::: Excerpted data :::
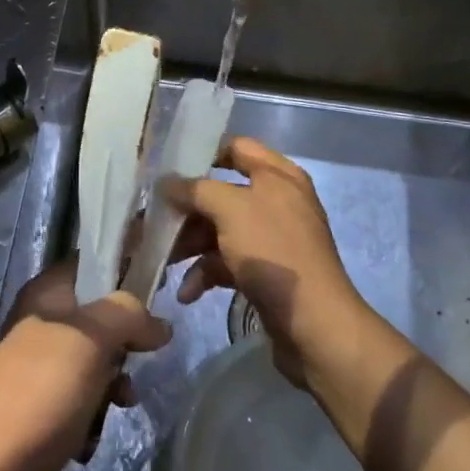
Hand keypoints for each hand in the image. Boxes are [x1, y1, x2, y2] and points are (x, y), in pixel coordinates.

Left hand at [0, 256, 170, 470]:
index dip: (125, 267)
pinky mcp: (44, 406)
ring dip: (114, 383)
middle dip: (125, 338)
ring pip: (97, 359)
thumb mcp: (95, 337)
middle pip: (99, 314)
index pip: (91, 262)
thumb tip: (160, 325)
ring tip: (121, 402)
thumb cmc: (46, 389)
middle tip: (142, 353)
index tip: (158, 284)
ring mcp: (41, 366)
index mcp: (46, 294)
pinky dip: (95, 413)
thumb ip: (131, 315)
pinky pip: (84, 397)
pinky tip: (93, 434)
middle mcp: (42, 323)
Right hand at [168, 137, 372, 386]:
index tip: (170, 168)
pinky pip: (229, 262)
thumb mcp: (230, 209)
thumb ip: (195, 189)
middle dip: (188, 209)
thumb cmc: (273, 252)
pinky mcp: (267, 272)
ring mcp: (272, 238)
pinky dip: (207, 273)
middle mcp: (277, 201)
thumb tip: (167, 182)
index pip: (237, 147)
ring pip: (221, 230)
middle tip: (155, 221)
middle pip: (222, 193)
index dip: (204, 153)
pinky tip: (187, 292)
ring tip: (164, 262)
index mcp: (278, 175)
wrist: (314, 323)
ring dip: (191, 244)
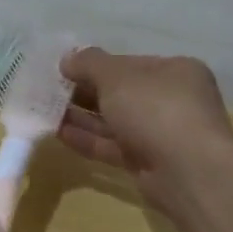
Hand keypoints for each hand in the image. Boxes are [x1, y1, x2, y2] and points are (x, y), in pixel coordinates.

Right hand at [59, 47, 232, 212]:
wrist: (188, 172)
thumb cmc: (155, 109)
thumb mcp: (116, 75)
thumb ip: (88, 63)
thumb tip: (67, 59)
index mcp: (175, 71)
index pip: (128, 63)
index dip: (95, 64)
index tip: (63, 69)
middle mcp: (172, 100)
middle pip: (120, 92)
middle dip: (84, 91)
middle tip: (48, 90)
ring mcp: (161, 133)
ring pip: (114, 120)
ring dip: (80, 115)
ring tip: (44, 110)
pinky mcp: (149, 162)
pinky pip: (112, 145)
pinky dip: (87, 138)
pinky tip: (57, 133)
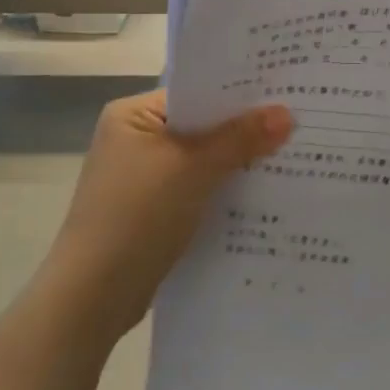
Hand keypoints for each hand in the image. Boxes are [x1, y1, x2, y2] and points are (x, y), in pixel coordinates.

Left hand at [47, 90, 291, 341]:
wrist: (92, 296)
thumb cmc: (137, 215)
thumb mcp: (194, 169)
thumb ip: (241, 138)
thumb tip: (287, 113)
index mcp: (132, 115)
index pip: (195, 94)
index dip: (238, 94)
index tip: (284, 93)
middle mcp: (135, 139)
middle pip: (201, 126)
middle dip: (244, 130)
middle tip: (297, 124)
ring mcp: (143, 177)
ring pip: (203, 160)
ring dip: (237, 163)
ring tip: (291, 156)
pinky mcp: (153, 210)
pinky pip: (198, 188)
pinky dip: (224, 190)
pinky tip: (262, 194)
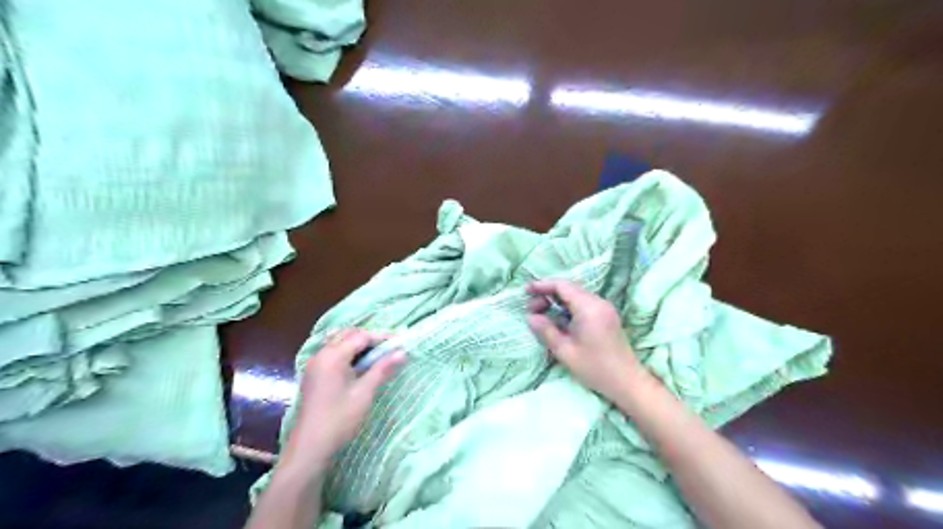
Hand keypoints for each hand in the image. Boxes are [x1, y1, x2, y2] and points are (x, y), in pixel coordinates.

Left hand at [280, 331, 404, 470]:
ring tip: (378, 356)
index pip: (360, 336)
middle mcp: (321, 355)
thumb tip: (402, 352)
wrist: (309, 449)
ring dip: (359, 345)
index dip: (381, 337)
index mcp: (332, 356)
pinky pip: (332, 354)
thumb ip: (382, 369)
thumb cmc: (339, 420)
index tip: (400, 342)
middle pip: (348, 335)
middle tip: (390, 348)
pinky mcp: (313, 376)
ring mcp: (314, 365)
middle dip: (370, 338)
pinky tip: (360, 366)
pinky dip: (348, 354)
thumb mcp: (364, 393)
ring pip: (339, 343)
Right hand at [524, 280, 648, 403]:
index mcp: (588, 308)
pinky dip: (567, 306)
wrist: (627, 382)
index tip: (525, 291)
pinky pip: (583, 303)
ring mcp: (604, 308)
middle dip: (547, 294)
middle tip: (531, 310)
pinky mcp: (606, 315)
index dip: (542, 286)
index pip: (562, 285)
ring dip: (557, 301)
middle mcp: (598, 302)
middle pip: (569, 288)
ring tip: (541, 315)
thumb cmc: (595, 368)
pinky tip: (557, 319)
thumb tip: (530, 317)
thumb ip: (546, 331)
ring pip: (575, 295)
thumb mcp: (565, 351)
:::
_Task item_: The reply should hold every line of the material above, unchanged, and no pictures.

_Response to this exercise_:
Hand keypoints for each hand in the image. Boxes are [x1, y1, x2, y2] and points are (x, y), in pixel coordinates.

Left hand at [0, 256, 170, 470]:
index dip: (125, 267)
pinky mcp: (44, 406)
ring dip: (114, 383)
middle dip: (125, 338)
ring pip: (97, 359)
thumb mcp: (95, 337)
middle pip: (99, 314)
index pip: (91, 262)
thumb tip: (160, 325)
ring tip: (121, 402)
thumb cmc: (46, 389)
middle tip: (142, 353)
index tip: (158, 284)
ring mcp: (41, 366)
index mcp: (46, 294)
pinky dip: (95, 413)
thumb ip: (131, 315)
pinky pip: (84, 397)
pinky tip: (93, 434)
middle mcp: (42, 323)
Right hand at [168, 137, 372, 386]:
index tip: (170, 168)
pinky pip: (229, 262)
thumb mcp: (230, 209)
thumb ip: (195, 189)
middle dip: (188, 209)
thumb cmc: (273, 252)
pinky mcp: (267, 272)
ring mcp: (272, 238)
pinky dip: (207, 273)
middle mcp: (277, 201)
thumb tip: (167, 182)
index pip: (237, 147)
ring pip: (221, 230)
middle tip: (155, 221)
middle pip: (222, 193)
index dip: (204, 153)
pinky tip: (187, 292)
ring tip: (164, 262)
index mcp: (278, 175)
wrist: (314, 323)
ring dip: (191, 244)
Hand keypoints for each hand in the image. Boxes are [x1, y1, x2, y2] and points are (x, y), in pixel coordinates.

Right hand at [59, 47, 232, 212]:
wrist: (188, 172)
thumb cmc: (155, 109)
thumb mcp: (116, 75)
thumb ip: (88, 63)
thumb tip: (67, 59)
index mcp: (175, 71)
index pip: (128, 63)
index dip: (95, 64)
index tip: (63, 69)
middle mcp: (172, 100)
middle pip: (120, 92)
middle dip: (84, 91)
middle tip: (48, 90)
ring mcp: (161, 133)
ring pip: (114, 120)
ring dip: (80, 115)
ring tip: (44, 110)
pinky mcp: (149, 162)
pinky pip: (112, 145)
pinky dip: (87, 138)
pinky tip: (57, 133)
Hand keypoints for each hand in the image. Boxes are [x1, y1, x2, y2] and points are (x, y), in pixel coordinates.

Left hand at [47, 90, 291, 341]:
wrist: (92, 296)
thumb cmc: (137, 215)
thumb mcp: (194, 169)
thumb ip: (241, 138)
thumb tip: (287, 113)
index mcp: (132, 115)
index pip: (195, 94)
index dip: (238, 94)
index tip: (284, 93)
middle mcp: (135, 139)
middle pip: (201, 126)
middle dip: (244, 130)
middle tip: (297, 124)
ring mcp: (143, 177)
ring pip: (203, 160)
ring dip: (237, 163)
ring tip: (291, 156)
pinky mcp: (153, 210)
pinky pip: (198, 188)
pinky dip: (224, 190)
pinky tip: (262, 194)
Hand keypoints for each hand in the image. Boxes are [x1, y1, x2, y2] and points are (x, y), in pixel coordinates.

Left hand at [280, 331, 404, 470]:
ring tip: (378, 356)
index pip: (360, 336)
middle mcp: (321, 355)
thumb tip: (402, 352)
wrist: (309, 449)
ring dip: (359, 345)
index dip: (381, 337)
index mcp: (332, 356)
pinky pip: (332, 354)
thumb ip: (382, 369)
thumb cmc: (339, 420)
index tip: (400, 342)
middle pip: (348, 335)
middle tip: (390, 348)
pinky mcp: (313, 376)
ring mcp: (314, 365)
middle dip: (370, 338)
pinky tip: (360, 366)
pinky dip: (348, 354)
thumb mcp: (364, 393)
ring pip: (339, 343)
Right hand at [524, 280, 648, 403]:
index mcp: (588, 308)
pinky dip: (567, 306)
wrist: (627, 382)
index tip: (525, 291)
pinky pip: (583, 303)
ring mcp: (604, 308)
middle dip: (547, 294)
middle tip: (531, 310)
pinky mcp: (606, 315)
index dip: (542, 286)
index pip: (562, 285)
ring dip: (557, 301)
middle mcp: (598, 302)
middle pip: (569, 288)
ring tip: (541, 315)
thumb cmc: (595, 368)
pinky tip: (557, 319)
thumb tip: (530, 317)
thumb ip: (546, 331)
ring pip: (575, 295)
thumb mcp: (565, 351)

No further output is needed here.